Cascading plantings of fragrant herbs echo the architectural form of the water element pictured below.
Photos: Alice Joyce except where noted.
Suggesting sanctuary, an array of small-scale buildings line up along a walkway. A bold rectangular opening entices me to enter, where I find an interior that capitalizes on a play of light and shadow created by a slat roof, while the floor wears a carpet of Scotch moss.
Entering one such space, you see water flowing gently over an inclined wall, while directly across the way, its counterpart achieves drama with a decidedly vigorous deluge over a stepped surface.
On a recent journey, I set off on a pilgrimage to
Parc André Citröen, an inspiring representation of a
contemporary landscape design by Alain Provost and
Gilles Clement. The park rose up in the southwest corner of Paris in the Javel neighborhood, a site appropriated as part of the city's urban renewal efforts, after the closure of the Citröen car factory.
Away from the well-trod tourist paths, the park has won praise (and criticism, alike) for the forward-looking aspects of its design: A complex geometric layout full of surprising juxtapositions and horticultural interest.
Elements of cool postmodern style appear as architectural devices, defining the character of discrete spaces. At the same time, sequestered areas are given over to lush planting schemes and shaded allées, fostering a sense of intimacy.
PHOTO © ALICE JOYCE
The parkland extends over 30 acres, and futuristic bent aside, its plan encourages visitors to linger amid open areas of lawn, a bamboo grove, and a rock garden.

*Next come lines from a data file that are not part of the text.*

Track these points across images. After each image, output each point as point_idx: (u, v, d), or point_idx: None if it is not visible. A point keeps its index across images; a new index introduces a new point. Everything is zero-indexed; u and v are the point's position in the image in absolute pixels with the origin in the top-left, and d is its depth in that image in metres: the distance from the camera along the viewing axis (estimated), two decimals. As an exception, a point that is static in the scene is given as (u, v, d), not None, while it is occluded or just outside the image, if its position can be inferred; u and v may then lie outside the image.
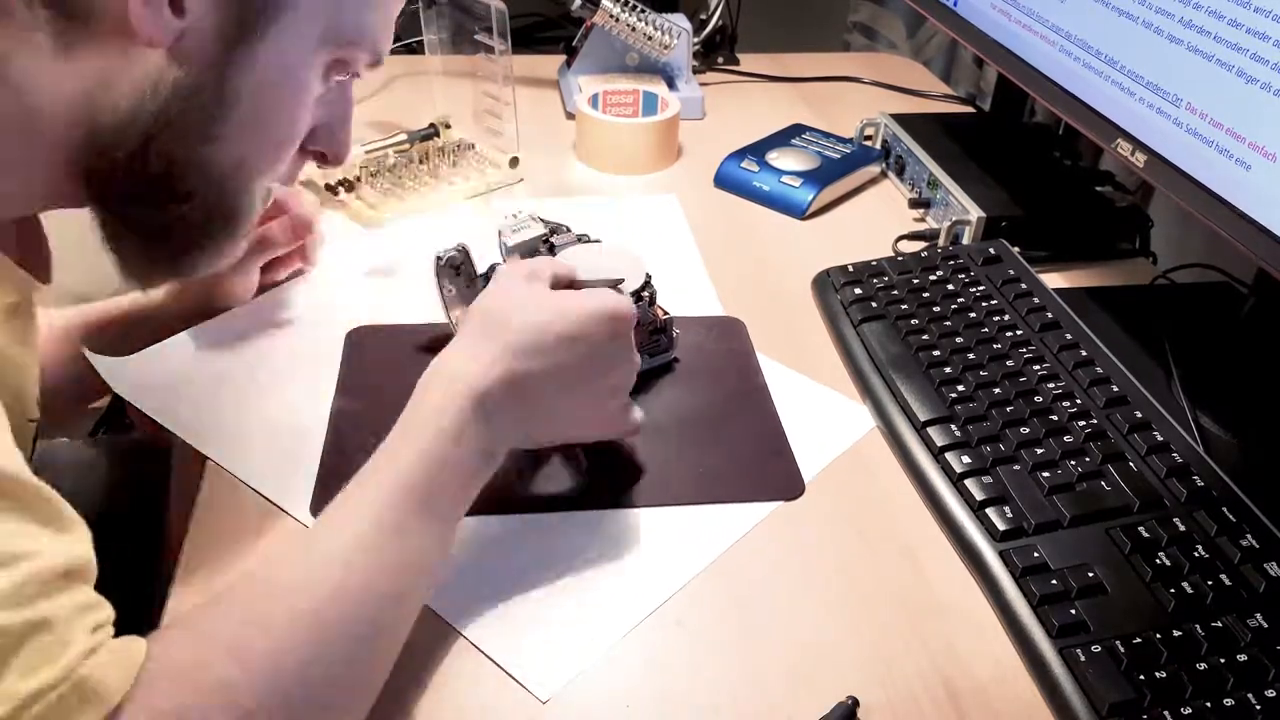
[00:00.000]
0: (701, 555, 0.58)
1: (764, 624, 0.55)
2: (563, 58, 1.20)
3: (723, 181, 0.99)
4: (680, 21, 1.14)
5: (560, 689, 0.51)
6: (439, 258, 0.69)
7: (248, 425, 0.66)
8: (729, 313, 0.79)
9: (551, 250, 0.70)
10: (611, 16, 1.08)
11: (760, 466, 0.64)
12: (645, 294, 0.69)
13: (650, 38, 1.10)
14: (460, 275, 0.70)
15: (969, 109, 1.20)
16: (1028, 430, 0.63)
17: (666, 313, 0.71)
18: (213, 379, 0.70)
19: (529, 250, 0.70)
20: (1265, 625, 0.52)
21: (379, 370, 0.71)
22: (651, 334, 0.71)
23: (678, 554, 0.58)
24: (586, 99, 1.04)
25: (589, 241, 0.72)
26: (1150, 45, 0.68)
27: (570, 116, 1.12)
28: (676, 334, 0.73)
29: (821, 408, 0.70)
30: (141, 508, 0.78)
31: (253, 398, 0.69)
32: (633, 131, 1.01)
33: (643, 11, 1.09)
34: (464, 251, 0.70)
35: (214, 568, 0.57)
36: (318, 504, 0.60)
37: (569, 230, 0.73)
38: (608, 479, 0.63)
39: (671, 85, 1.14)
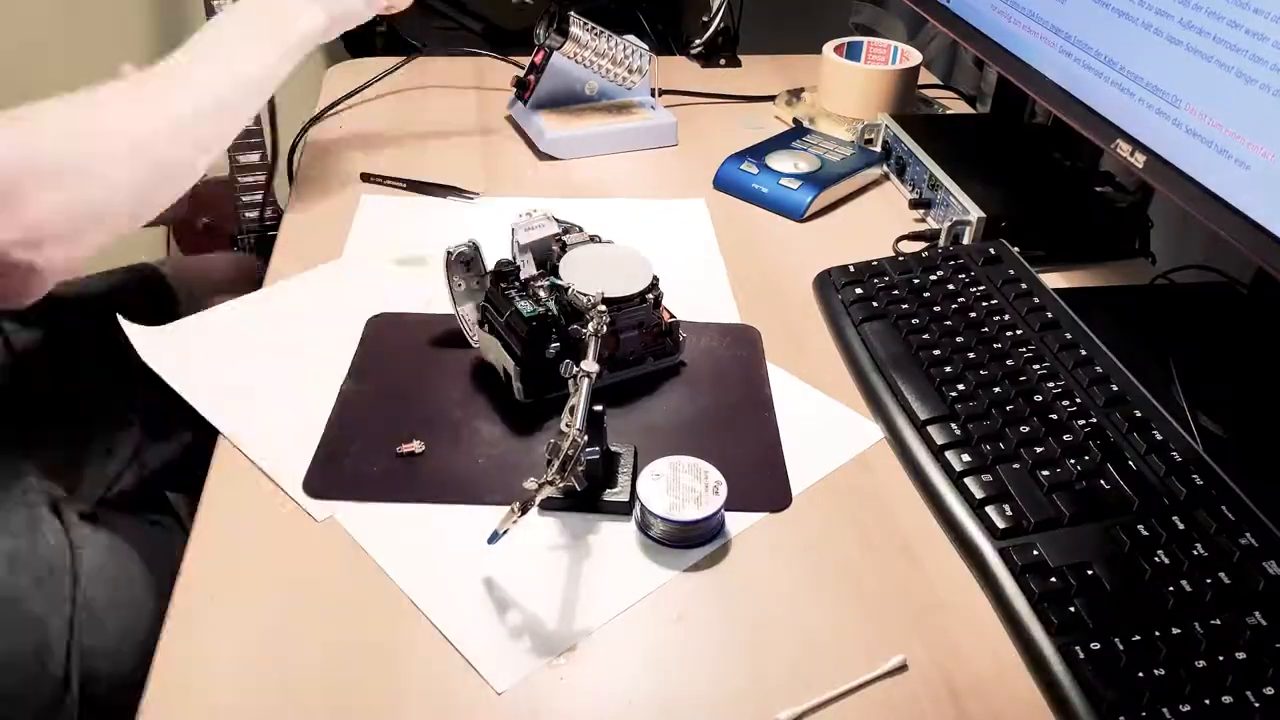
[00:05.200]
0: (675, 562, 0.58)
1: (766, 621, 0.55)
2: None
3: (722, 183, 0.99)
4: (642, 44, 1.05)
5: (516, 682, 0.51)
6: (449, 252, 0.70)
7: (259, 401, 0.68)
8: (741, 318, 0.79)
9: (563, 249, 0.71)
10: (580, 46, 0.99)
11: (750, 477, 0.64)
12: (650, 296, 0.69)
13: (617, 62, 1.02)
14: (470, 271, 0.71)
15: (970, 110, 1.20)
16: (1027, 429, 0.64)
17: (673, 315, 0.72)
18: (236, 354, 0.73)
19: (542, 248, 0.71)
20: (1264, 623, 0.52)
21: (390, 357, 0.73)
22: (656, 336, 0.71)
23: (652, 559, 0.58)
24: (834, 48, 1.11)
25: (601, 242, 0.73)
26: (1150, 46, 0.68)
27: (543, 157, 1.03)
28: (684, 338, 0.73)
29: (829, 422, 0.69)
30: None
31: (270, 375, 0.71)
32: (883, 76, 1.10)
33: (610, 37, 1.01)
34: (474, 247, 0.70)
35: (226, 538, 0.58)
36: (310, 482, 0.61)
37: (581, 230, 0.73)
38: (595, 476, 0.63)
39: (637, 108, 1.07)
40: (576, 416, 0.54)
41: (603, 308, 0.64)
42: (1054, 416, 0.65)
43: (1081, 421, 0.64)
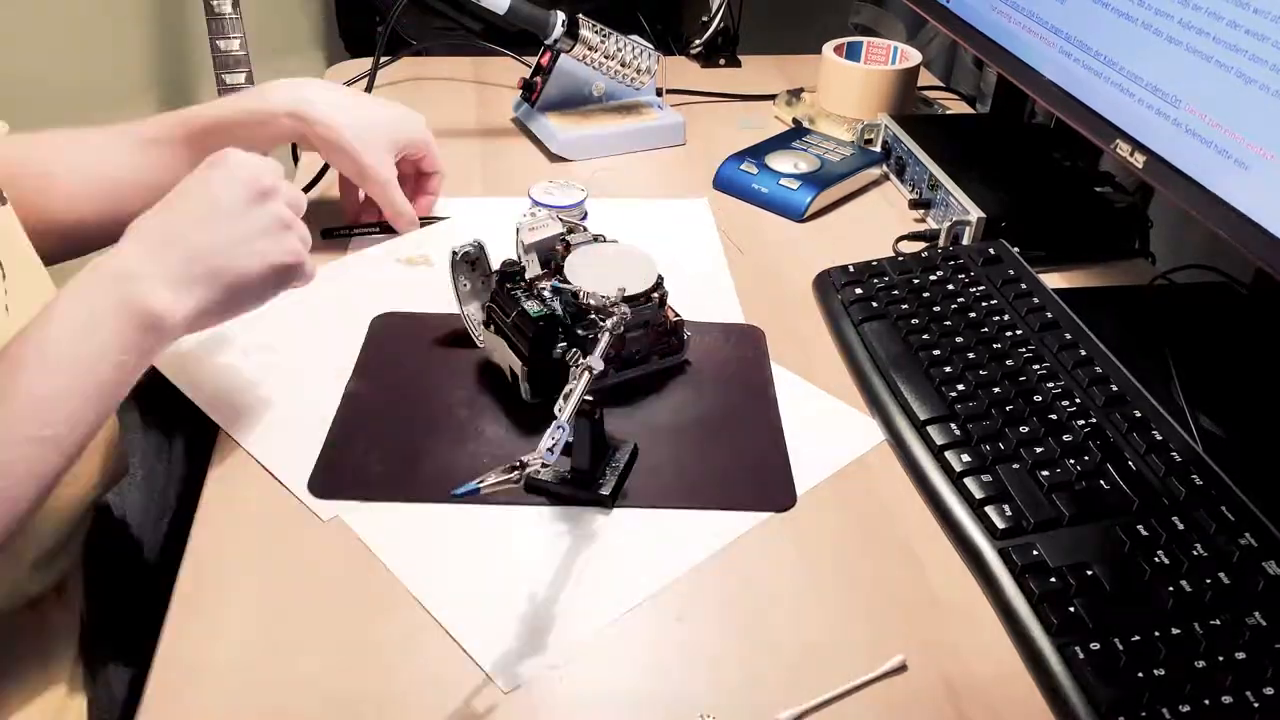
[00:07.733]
0: (681, 561, 0.58)
1: (766, 622, 0.55)
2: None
3: (722, 184, 0.99)
4: (647, 44, 1.05)
5: (526, 681, 0.51)
6: (454, 252, 0.70)
7: (264, 399, 0.68)
8: (745, 318, 0.79)
9: (568, 248, 0.71)
10: (590, 48, 0.99)
11: (755, 476, 0.64)
12: (655, 295, 0.69)
13: (626, 64, 1.02)
14: (475, 270, 0.71)
15: (970, 110, 1.21)
16: (1027, 429, 0.64)
17: (677, 315, 0.72)
18: (240, 353, 0.72)
19: (546, 248, 0.71)
20: (1263, 624, 0.52)
21: (395, 356, 0.73)
22: (661, 335, 0.71)
23: (658, 558, 0.58)
24: (834, 48, 1.11)
25: (605, 241, 0.73)
26: (1149, 46, 0.68)
27: (554, 158, 1.03)
28: (689, 337, 0.73)
29: (831, 420, 0.69)
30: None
31: (275, 374, 0.71)
32: (883, 76, 1.10)
33: (618, 38, 1.01)
34: (480, 247, 0.70)
35: (228, 537, 0.58)
36: (315, 481, 0.61)
37: (585, 229, 0.73)
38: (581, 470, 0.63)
39: (644, 108, 1.08)
40: (568, 406, 0.55)
41: (625, 309, 0.64)
42: (1054, 416, 0.65)
43: (1081, 421, 0.64)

Large-scale water features call to mind
the aesthetic fountains and pools of
classical landscapes, while inducing
young and old to relax and refresh.
Arranged on an axis perpendicular to the Seine, the totality of the park is oriented to echo the order of historic Parisian parks farther upriver.
The overall design concept puts into play a sense of contrast, advancing from obviously man-made configurations to areas meant to reveal the spirit of untouched, natural places.

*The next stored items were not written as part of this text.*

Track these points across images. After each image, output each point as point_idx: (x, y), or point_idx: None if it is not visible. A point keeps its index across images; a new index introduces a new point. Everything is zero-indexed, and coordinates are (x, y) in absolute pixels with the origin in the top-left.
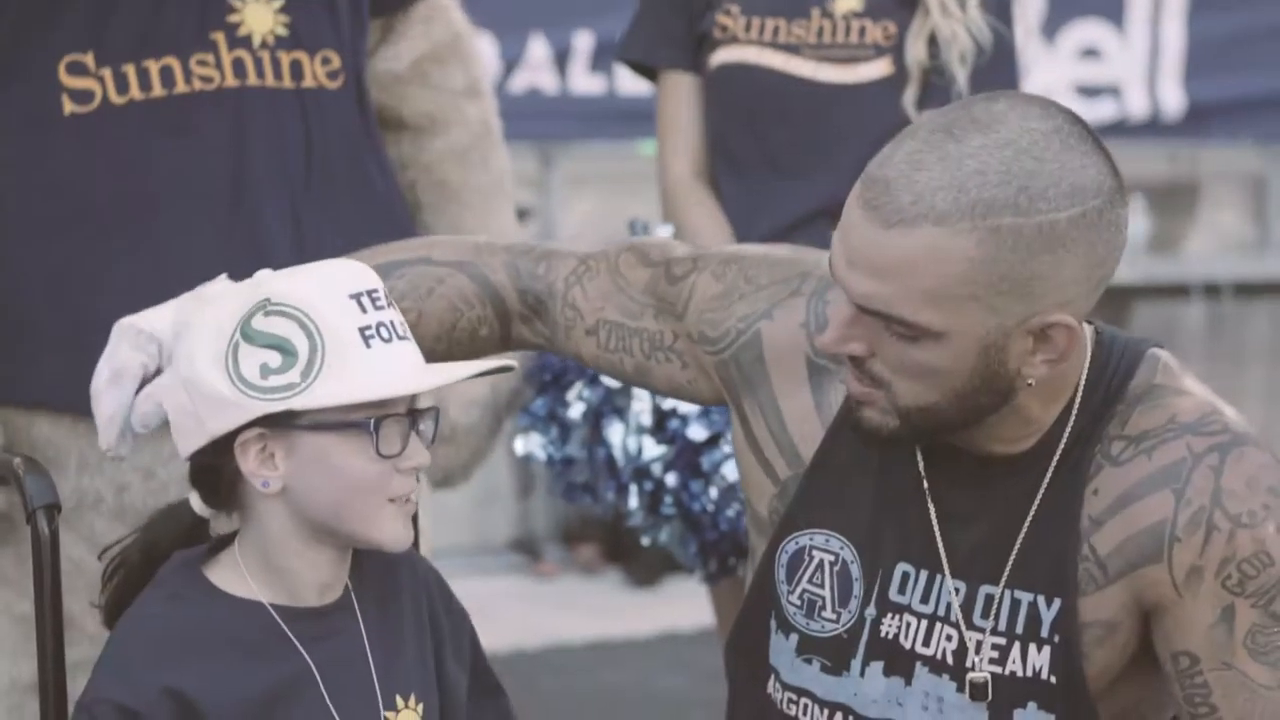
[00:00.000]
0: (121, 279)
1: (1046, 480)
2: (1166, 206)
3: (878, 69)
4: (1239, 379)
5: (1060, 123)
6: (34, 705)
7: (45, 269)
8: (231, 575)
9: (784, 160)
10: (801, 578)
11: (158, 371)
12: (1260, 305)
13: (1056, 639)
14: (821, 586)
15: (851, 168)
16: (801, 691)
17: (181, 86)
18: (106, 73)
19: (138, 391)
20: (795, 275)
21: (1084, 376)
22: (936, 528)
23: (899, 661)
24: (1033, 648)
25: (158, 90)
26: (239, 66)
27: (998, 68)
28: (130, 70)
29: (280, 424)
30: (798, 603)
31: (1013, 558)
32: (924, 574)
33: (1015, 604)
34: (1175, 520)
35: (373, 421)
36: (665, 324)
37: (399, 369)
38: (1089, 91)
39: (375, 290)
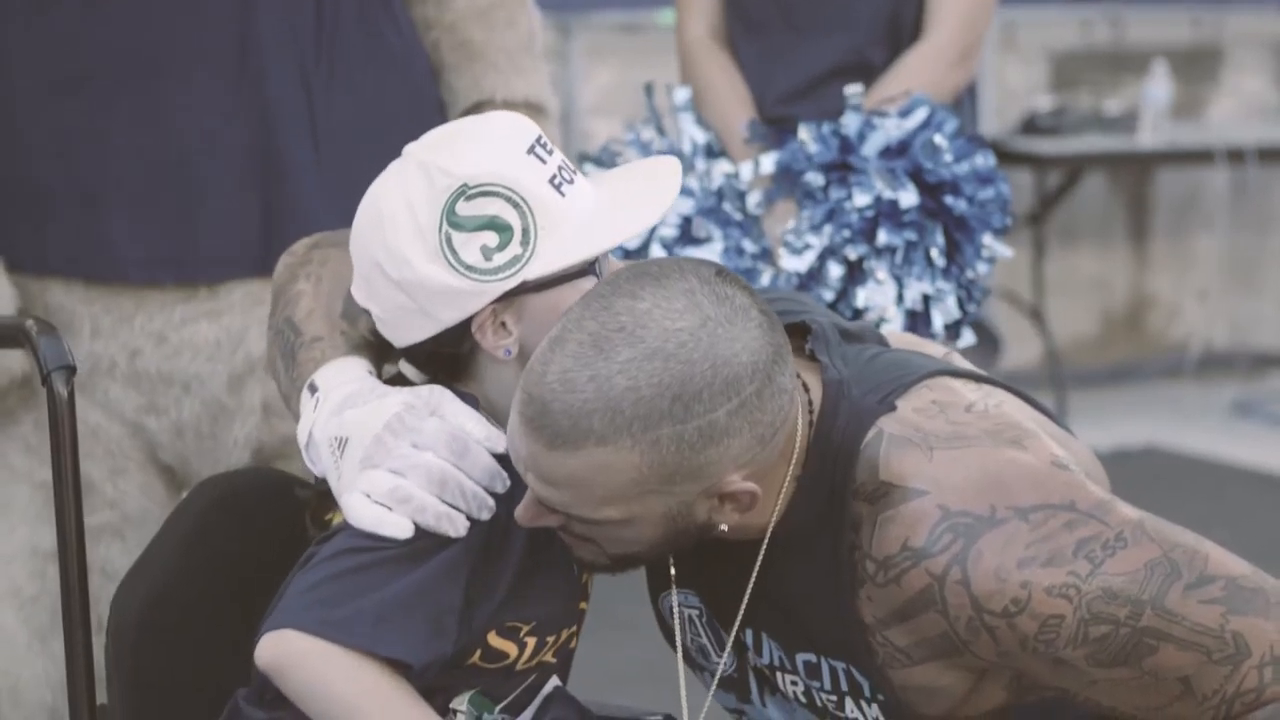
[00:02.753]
0: (127, 142)
1: (810, 564)
2: (1190, 72)
3: None
4: (1263, 244)
5: (708, 311)
6: (55, 571)
7: (51, 135)
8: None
9: (800, 18)
10: (686, 630)
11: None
12: None
13: (881, 697)
14: (700, 635)
15: (867, 24)
16: (739, 713)
17: None
18: None
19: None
20: None
21: (793, 474)
22: (730, 587)
23: (776, 687)
24: (863, 703)
25: None
26: None
27: None
28: None
29: (510, 293)
30: (694, 649)
31: (813, 634)
32: (749, 631)
33: (833, 669)
34: (954, 631)
35: (596, 263)
36: None
37: (607, 209)
38: None
39: (540, 136)
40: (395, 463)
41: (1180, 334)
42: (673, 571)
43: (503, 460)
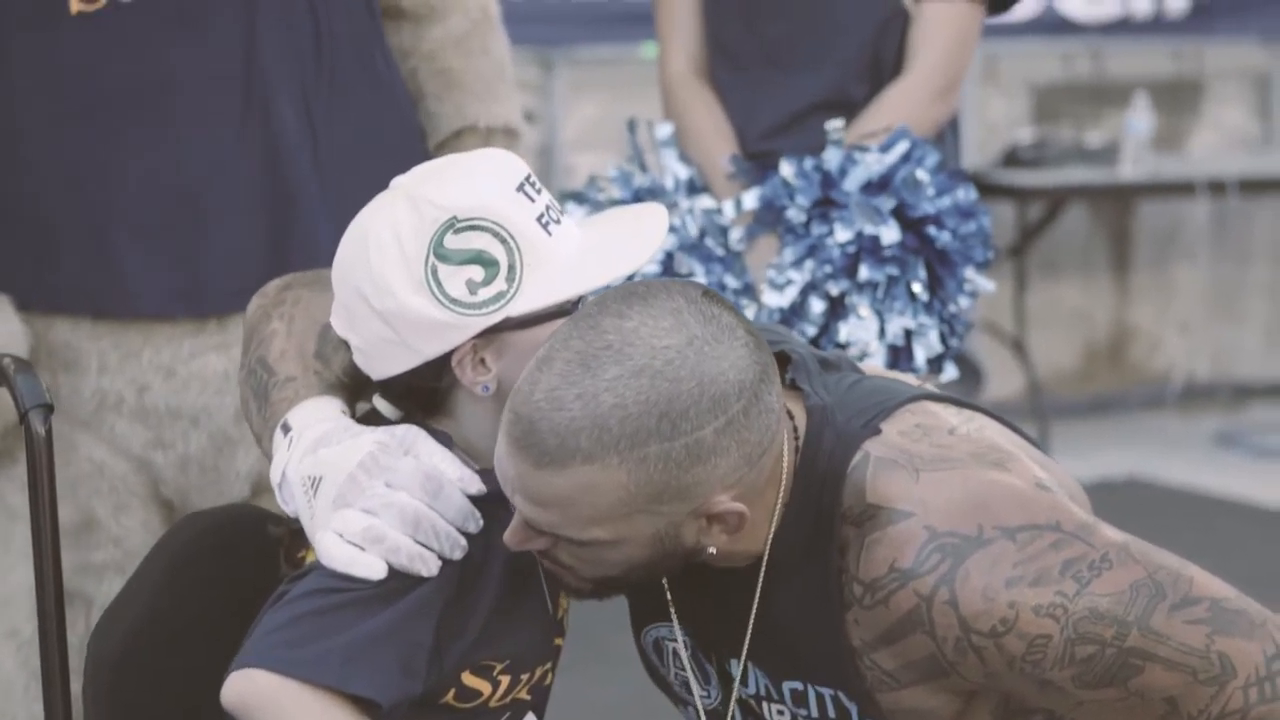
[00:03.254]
0: (136, 175)
1: (798, 589)
2: (1171, 104)
3: None
4: (1244, 276)
5: (694, 330)
6: None
7: (59, 169)
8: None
9: (781, 55)
10: (669, 664)
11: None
12: (1265, 202)
13: None
14: (684, 669)
15: (849, 61)
16: None
17: None
18: None
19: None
20: None
21: (781, 500)
22: (717, 616)
23: (761, 718)
24: None
25: None
26: None
27: None
28: None
29: (491, 330)
30: (677, 683)
31: (801, 661)
32: (734, 661)
33: (820, 696)
34: (941, 652)
35: (579, 304)
36: None
37: (593, 250)
38: None
39: (529, 174)
40: (368, 502)
41: (1162, 365)
42: (669, 597)
43: (477, 500)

At the heart of the park is a sprawling grassy expanse set off by a wall of clipped hedges and promenade evocative of formal French gardens. Opposite this central greensward, a sloping plaza of gleaming stone looks out onto two vast glasshouses flanking a fountain programmed with leaping water jets.
Moving on, a series of small theme gardens emerges, revealing a richness of shrubs, specimen trees and perennials. Unusual plant material is noteworthy in creating atmospheric garden spaces, such as the Jardin Blanc & Jardin Noir. A tunnel passage signals the transition to another color-themed space, accented with blue salvias, fragrant mints, California lilacs, a wisteria-draped arbor, and a pergola cloaked in my favorite variegated porcelainberry vine melded with clematis.
At another juncture, towering mirrored-glass buildings are partnered with a long reflecting canal. The crisp outlines of the adjacent hedges restate the angular facades.
A sunken outdoor room of ample proportions exhibits careful planning. The five walls reveal a subtle pattern of divided stone segments with scores of diamond-shaped water spouts, arranged at a mid-point as embellishment. On the ground, vegetation takes the place of stone cutouts, and grass creates a zigzag effect where it abuts the hard surface.
Controversy about the park and its design continues, so look for more to follow on BayAreaTendrils.
When in Paris... the park is located in the 15th arrondisement: Metro stop Balard or Javel.